The city, located 560 meters above the sea level and surrounded by pine trees, suffers from lack of services manifested in its neglected roads and humble buildings.
"Like the rest of the Arab population, we suffer from flagrant discrimination as far as municipal budgets are concerned. The share of an Arab is half that of a Jew," said Abdul-Latif Husari, secretary of the Democratic Front for Peace and Equality (HADASH) at the Knesset.
"Aspects of poverty take the shape of a national plan directed against the Arab population. The percentage of the unemployed among them is 10 percent, compared to eight in all Israel," Husari said from his Umm al-Fahm office.
"These numbers are misleading. Towns plagued with unemployment are mostly Arab, and the rate of unemployment is very high especially among university graduates who find it very hard to find jobs due to discrimination."
To Boycott or not to Boycott
The absence of industrial zones close to the city, Husari argues, is a perfect recipe for poverty because it deprives its residents from a good income and forces 12,000 of its laborers to travel daily to do hard labor inside Israel. "The city has become like a hotel that accommodates them when they get back in the evening."
According to official figures, 65 percent of Arab-Israeli children live below the poverty line, compared to 35 percent among the general population. According to the same figures, the income of Arab families is only 60 percent of that of a Jewish family.
HADASH, the National Democratic Assembly (Balad), and the United Arab List focus in their campaigns on encouraging Arabs to vote in order to resist discrimination and the threat of losing their civil rights.
"They do not want us in the Knesset and our response is voting. Not voting is an award for Israel, and strengthening our representation means power for Palestinians inside," said Jamal Zahalka, leader of Balad, which has three MPs.
In an electoral gathering in the village of Kafr Qaraa, adjacent to Umm al-Fahm, Zahlaka stressed that giving up this power means weakening them. "We are in a very difficult situation and we have to face the Israeli society which is getting more racist and more right-wing."
But their efforts to increase voter turnout were face contradictory calls urging Arabs to boycott the elections for ideological reasons, like the Ibna al-Balad (Sons of the Country) which calls for boycotting in Umm al-Fahm.
Forty-four percent of Arabs boycotted the previous elections and Ighbaria expects the percentage could reach 50 percent in the current elections.
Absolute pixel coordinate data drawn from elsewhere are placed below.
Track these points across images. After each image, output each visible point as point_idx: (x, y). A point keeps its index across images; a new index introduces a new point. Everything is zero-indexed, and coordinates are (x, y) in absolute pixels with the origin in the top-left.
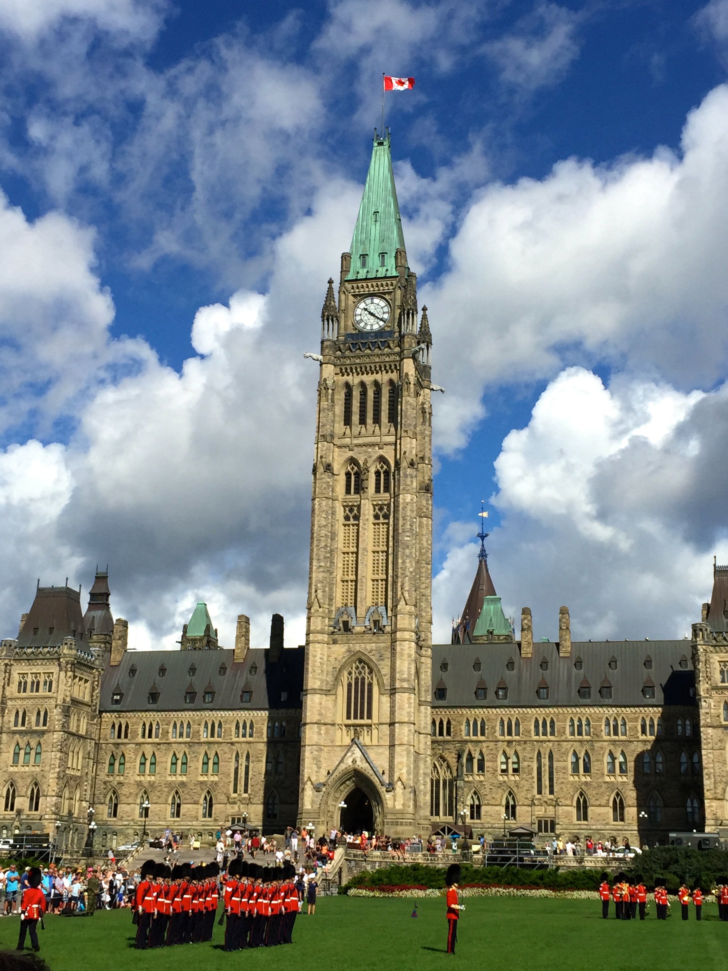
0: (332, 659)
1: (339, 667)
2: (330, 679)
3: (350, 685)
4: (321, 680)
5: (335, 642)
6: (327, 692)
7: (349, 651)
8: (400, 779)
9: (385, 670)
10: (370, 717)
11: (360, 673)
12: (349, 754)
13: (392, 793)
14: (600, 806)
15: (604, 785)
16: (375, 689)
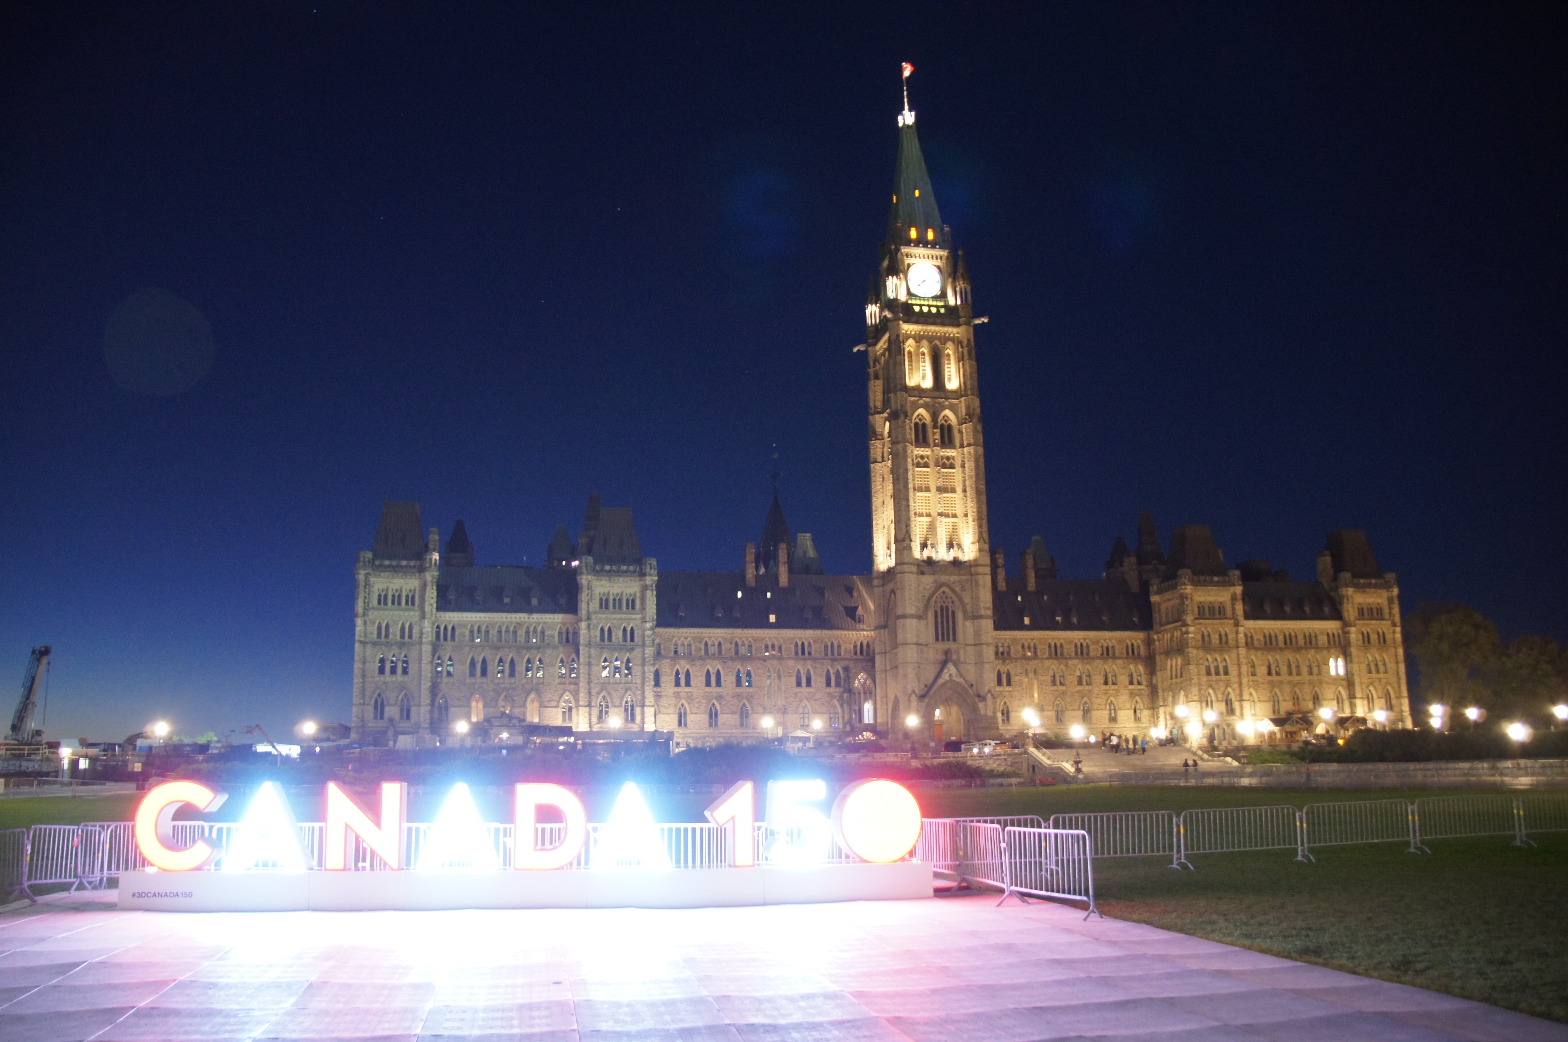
0: (921, 588)
1: (927, 596)
2: (921, 605)
3: (936, 612)
4: (916, 607)
5: (923, 573)
6: (919, 617)
7: (935, 582)
8: (989, 691)
9: (967, 600)
10: (954, 640)
11: (944, 602)
12: (946, 671)
13: (984, 703)
14: (1073, 710)
15: (1076, 695)
16: (960, 616)
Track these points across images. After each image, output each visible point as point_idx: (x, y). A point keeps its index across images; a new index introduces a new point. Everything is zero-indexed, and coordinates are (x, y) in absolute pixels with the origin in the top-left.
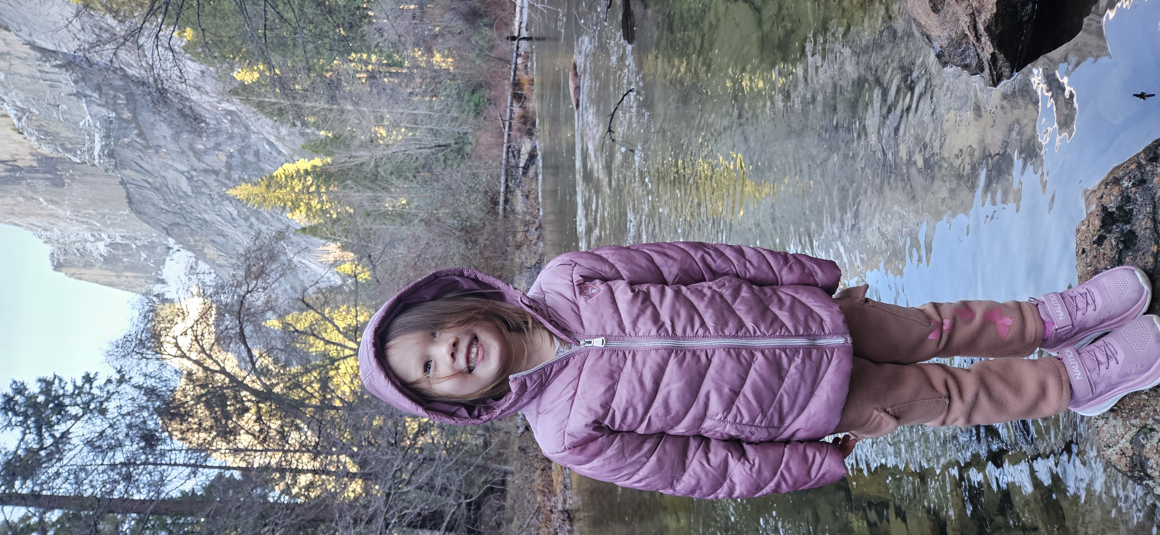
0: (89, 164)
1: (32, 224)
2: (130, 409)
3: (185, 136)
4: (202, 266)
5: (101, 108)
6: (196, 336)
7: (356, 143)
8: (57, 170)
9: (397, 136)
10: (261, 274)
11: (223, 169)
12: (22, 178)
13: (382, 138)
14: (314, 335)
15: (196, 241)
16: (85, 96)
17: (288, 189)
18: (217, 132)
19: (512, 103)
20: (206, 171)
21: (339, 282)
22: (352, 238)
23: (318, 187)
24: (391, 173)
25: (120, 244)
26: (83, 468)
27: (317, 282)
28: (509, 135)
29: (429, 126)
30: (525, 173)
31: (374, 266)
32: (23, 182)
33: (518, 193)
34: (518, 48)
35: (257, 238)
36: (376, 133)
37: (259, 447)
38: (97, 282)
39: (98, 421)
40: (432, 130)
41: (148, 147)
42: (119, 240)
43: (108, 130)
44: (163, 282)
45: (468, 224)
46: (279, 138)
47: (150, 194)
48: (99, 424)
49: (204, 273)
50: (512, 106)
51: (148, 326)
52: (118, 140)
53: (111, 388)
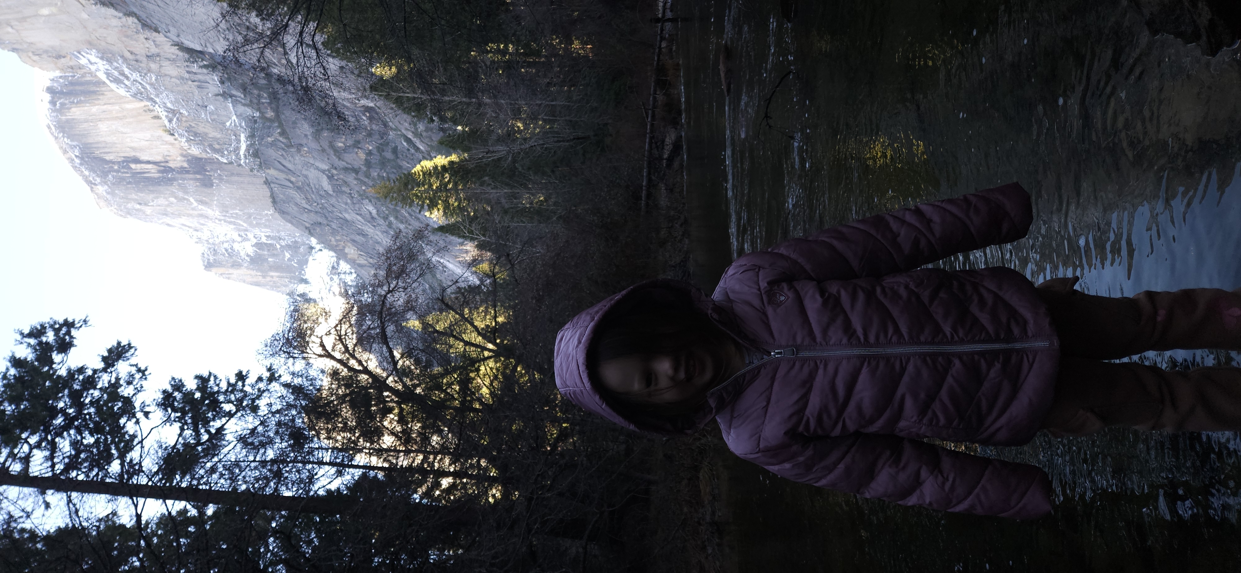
0: (235, 164)
1: (183, 225)
2: (279, 407)
3: (325, 134)
4: (344, 266)
5: (246, 108)
6: (340, 336)
7: (494, 137)
8: (206, 170)
9: (535, 128)
10: (401, 273)
11: (362, 167)
12: (173, 179)
13: (519, 131)
14: (454, 336)
15: (337, 241)
16: (231, 96)
17: (426, 187)
18: (356, 129)
19: (655, 91)
20: (346, 169)
21: (478, 282)
22: (489, 237)
23: (456, 184)
24: (529, 169)
25: (266, 244)
26: (237, 464)
27: (457, 282)
28: (652, 125)
29: (567, 118)
30: (669, 166)
31: (513, 265)
32: (175, 183)
33: (662, 187)
34: (662, 30)
35: (397, 237)
36: (513, 126)
37: (402, 448)
38: (244, 281)
39: (250, 418)
40: (571, 121)
41: (290, 146)
42: (264, 240)
43: (253, 129)
44: (306, 282)
45: (609, 220)
46: (416, 134)
47: (292, 193)
48: (251, 422)
49: (345, 273)
50: (655, 93)
51: (295, 325)
52: (263, 139)
53: (262, 385)
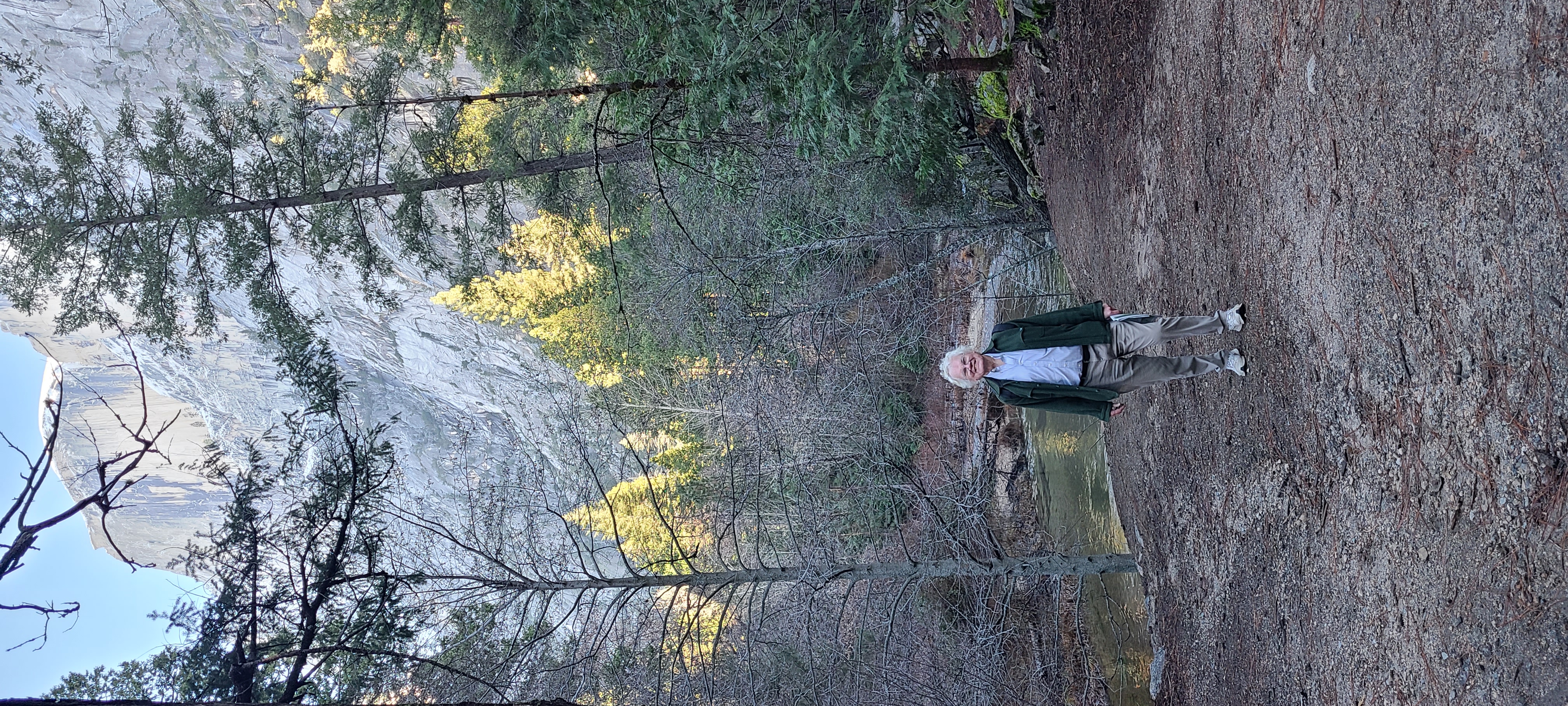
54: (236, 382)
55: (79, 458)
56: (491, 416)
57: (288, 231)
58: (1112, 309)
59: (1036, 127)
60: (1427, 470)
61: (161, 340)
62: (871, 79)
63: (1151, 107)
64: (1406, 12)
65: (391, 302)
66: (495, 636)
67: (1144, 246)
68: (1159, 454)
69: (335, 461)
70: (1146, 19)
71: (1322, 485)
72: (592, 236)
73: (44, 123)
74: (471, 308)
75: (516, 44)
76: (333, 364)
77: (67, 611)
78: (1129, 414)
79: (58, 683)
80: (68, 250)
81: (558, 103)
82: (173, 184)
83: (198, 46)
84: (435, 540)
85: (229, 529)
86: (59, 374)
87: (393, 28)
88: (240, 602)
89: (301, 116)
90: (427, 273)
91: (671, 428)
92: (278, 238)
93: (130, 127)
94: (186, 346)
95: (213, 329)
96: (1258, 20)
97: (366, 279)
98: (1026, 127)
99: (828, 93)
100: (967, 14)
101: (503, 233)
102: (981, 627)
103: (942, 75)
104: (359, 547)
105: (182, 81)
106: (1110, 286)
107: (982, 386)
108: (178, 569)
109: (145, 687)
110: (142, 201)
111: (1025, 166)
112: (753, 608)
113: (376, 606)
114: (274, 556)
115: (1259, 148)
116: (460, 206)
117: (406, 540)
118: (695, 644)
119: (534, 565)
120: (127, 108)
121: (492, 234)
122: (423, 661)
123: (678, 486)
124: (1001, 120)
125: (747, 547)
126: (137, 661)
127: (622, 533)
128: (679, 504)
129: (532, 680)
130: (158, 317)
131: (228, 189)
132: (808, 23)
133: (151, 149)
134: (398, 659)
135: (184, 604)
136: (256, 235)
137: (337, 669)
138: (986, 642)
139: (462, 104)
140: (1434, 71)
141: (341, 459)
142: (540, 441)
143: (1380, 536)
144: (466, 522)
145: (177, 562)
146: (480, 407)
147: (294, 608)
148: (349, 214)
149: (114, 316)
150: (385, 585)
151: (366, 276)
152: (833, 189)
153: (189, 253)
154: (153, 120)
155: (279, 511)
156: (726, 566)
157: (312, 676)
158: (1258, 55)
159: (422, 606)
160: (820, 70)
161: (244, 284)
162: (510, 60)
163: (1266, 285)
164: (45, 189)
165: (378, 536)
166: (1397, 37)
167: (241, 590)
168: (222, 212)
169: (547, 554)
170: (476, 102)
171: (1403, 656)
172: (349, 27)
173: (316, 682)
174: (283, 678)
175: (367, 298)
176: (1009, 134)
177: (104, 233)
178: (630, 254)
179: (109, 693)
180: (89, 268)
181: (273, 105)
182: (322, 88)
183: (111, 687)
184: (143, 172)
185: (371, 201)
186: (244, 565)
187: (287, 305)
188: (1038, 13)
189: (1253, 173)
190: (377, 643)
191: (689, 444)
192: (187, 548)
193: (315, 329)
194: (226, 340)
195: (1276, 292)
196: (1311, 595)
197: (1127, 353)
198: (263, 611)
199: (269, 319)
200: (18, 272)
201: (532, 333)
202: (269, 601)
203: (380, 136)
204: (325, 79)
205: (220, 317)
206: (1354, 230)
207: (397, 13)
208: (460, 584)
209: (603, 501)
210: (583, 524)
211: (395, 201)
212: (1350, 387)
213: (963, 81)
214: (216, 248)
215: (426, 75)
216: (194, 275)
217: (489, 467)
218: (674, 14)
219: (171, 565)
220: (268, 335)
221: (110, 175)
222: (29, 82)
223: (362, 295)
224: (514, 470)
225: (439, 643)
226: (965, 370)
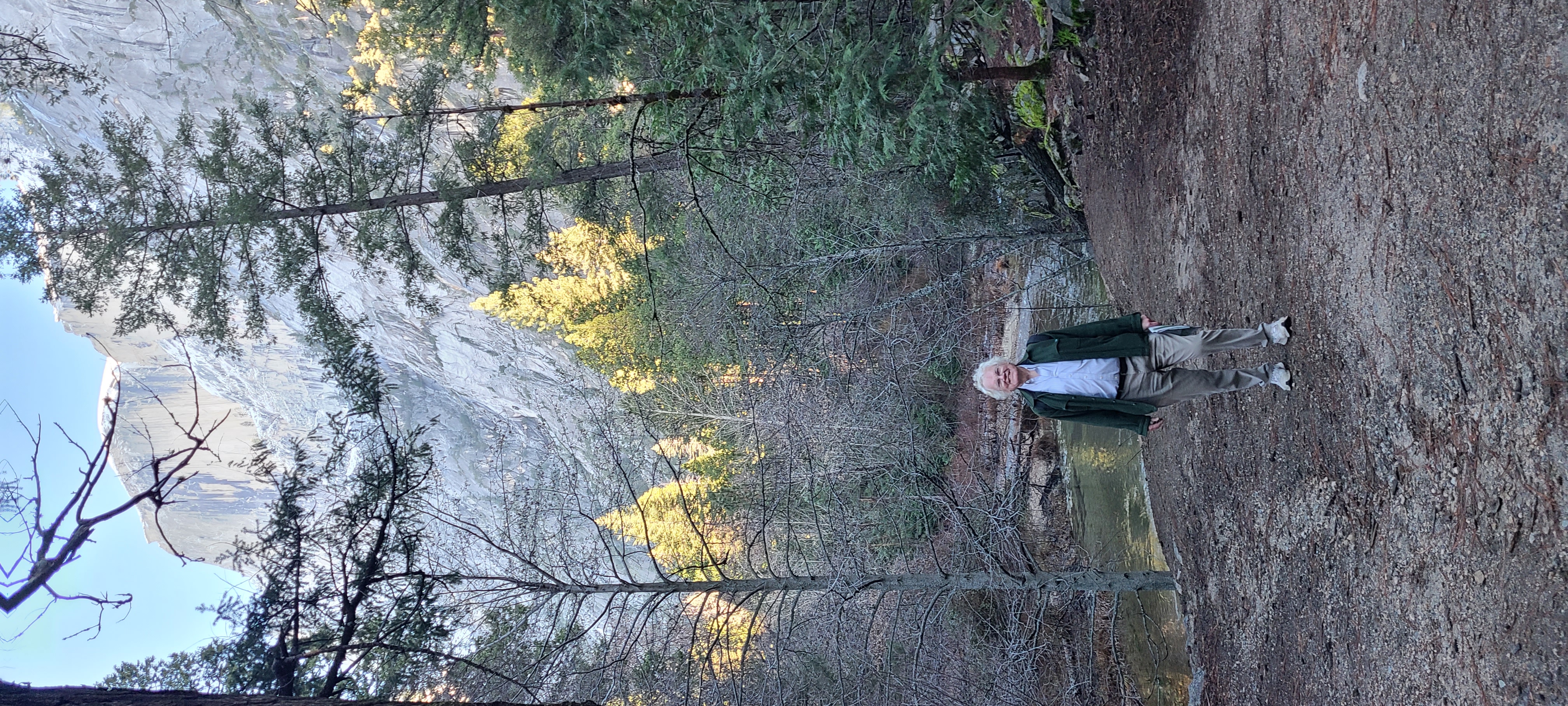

In the previous elections, 30 percent of Arab voted Israeli parties.
Residents Views Differ
The views of Umm al-Fahm residents vary. While tile setter Ekrema Aql said that the killing he saw in Gaza made him realize participation would be futile, construction workers Mahamid Ibrahim and Wessam Zoghbi find the war on Gaza an incentive to vote for Arab parties.
"Voting for a Zionist party will be like taking part in throwing bombs on Gaza," Ibrahim said. Similarly, Zoghbi said he would vote for an Arab party to "weaken Lieberman." Avigdor Lieberman heads the anti-Arab Yisrael Beiteinu party.
The northern branch of the Islamic Movement in Israel, which opposes Knesset membership, did not publicly call for boycotting the elections. "Throughout 60 years, the Knesset hasn’t given us any of our rights, but is oppressing us even more," said movement leader Sheik Raed Salah. "The Knesset has turned into a perjurer in our lives. It bestows legitimacy on the oppression we’re suffering from."
Salah added that all Israel wants a Jewish state and that this serves as a prelude for the deportation of Arabs. When asked about fear of marginalization, Salah said, "We’ve been suffering from marginalization all our lives since the nakba. We realize that Israel looks at our presence as temporary and dreams of getting rid of us."